Mereka nampaknya lebih tertarik pada isu khilafah. Selama ini Presiden Jokowi pun relatif jarang menyampaikan pernyataan mengenai tragedi Wamena, Papua. Padahal tragedi itu telah menewaskan banyak orang, utamanya para pendatang. Di samping itu isu tentang revisi UU KPK dan demo mahasiswa lebih mewarnai pemberitaan media beberapa hari terakhir ini.
Artikel dari portal ABC Indonesia mengutip hasil penelusuran Drone Emprit, sistem yang cocern memonitor dan menganalisa media sosial serta platform online berbasis teknologi big data. Hasil itu menjelaskan bahwa percakapan tentang Papua di media sosial Twitter mengarah ke tiga topik, yaitu tentang Wamena, IDIBerduka, dan West Papua.
Menurut Ismail Fahmi -pendiri Drone Emprit, ada tiga cluster atau kelompok besar yang mengemuka saat diidentifikasi dalam sebuah peta Analisa Jaringan Sosial /Social Network Analysis (SNA). Kelompok besar itu adalah cluster publik, oposisi dan pro West Papua (Papua Barat).
Cluster oposisi adalah mereka yang sering mengkritisi kebijakan Presiden Jokowi atau Pemerintah Indonesia dalam tiap postingan Twitter-nya.

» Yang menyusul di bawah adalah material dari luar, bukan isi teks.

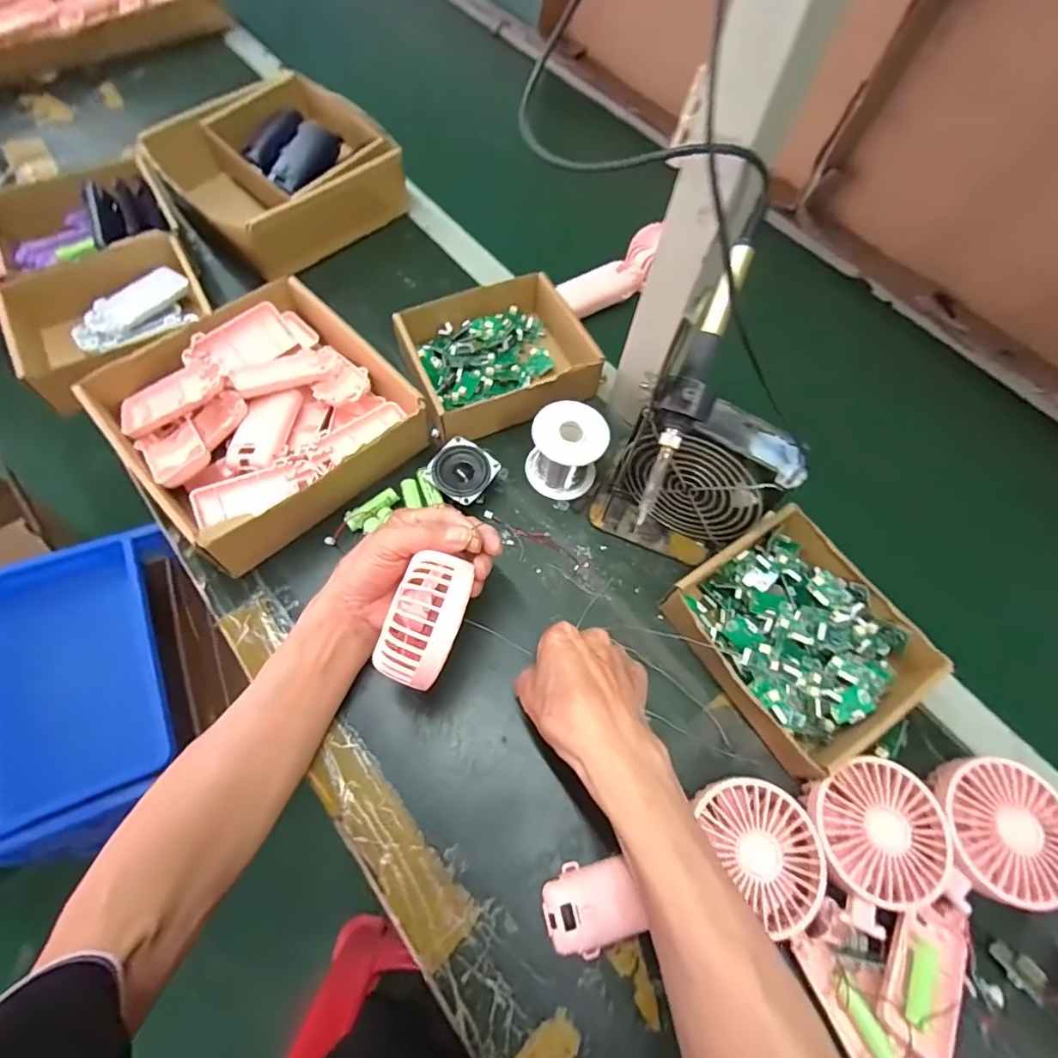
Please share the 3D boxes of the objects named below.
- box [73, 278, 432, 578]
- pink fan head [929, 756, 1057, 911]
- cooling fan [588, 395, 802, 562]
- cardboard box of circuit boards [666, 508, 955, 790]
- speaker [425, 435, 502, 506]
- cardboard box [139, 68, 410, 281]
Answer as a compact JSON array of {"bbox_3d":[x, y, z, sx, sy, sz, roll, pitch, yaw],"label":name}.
[{"bbox_3d":[-0.234,-0.107,0.484,0.215,0.069,0.215,-39,72,-21],"label":"box"},{"bbox_3d":[0.328,0.209,0.381,0.083,0.045,0.086,0,65,0],"label":"pink fan head"},{"bbox_3d":[0.132,-0.037,0.448,0.131,0.125,0.075,23,65,8],"label":"cooling fan"},{"bbox_3d":[0.209,0.086,0.433,0.148,0.047,0.167,-30,69,-18],"label":"cardboard box of circuit boards"},{"bbox_3d":[-0.061,-0.048,0.501,0.052,0.033,0.055,30,64,11],"label":"speaker"},{"bbox_3d":[-0.289,-0.413,0.635,0.216,0.081,0.208,-40,72,-21],"label":"cardboard box"}]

Cluster pro West Papua adalah mereka yang menyoroti pelanggaran hak asasi manusia di Papua dan mendukung referendum.
Sedangkan cluster publik muncul karena mereka tidak tergolong oposisi, dan menurut Ismail, tidak tampak akun top buzzer pro Pemerintah Indonesia di kelompok itu.
“Akun top buzzer pro pemerintah seperti yg mucul saat mendiskusikan tema “khalifah” tak tampak di cluster ini,” kata Ismail dalam cuitannya di tanggal 28 September 2019 lalu.
“Dari peta SNA tersebut, ketika publik dan oposisi banyak menyuarakan soal Wamena dan IDIBerduka, kita tak menemukan akun-akun top buzzer pro pemerintah seperti saat mereka membahas khilafah” imbuh Ismail
Fenomena ini tentu menarik untuk dipelajari lebih lanjut. Antara lain karena fenomena ini juga memverifikasi temuan Riset Oxford Internet Institute mengenai kecenderungan penggunaan pasukan cyber / buzzer dalam rangka memanipulasi opini publik.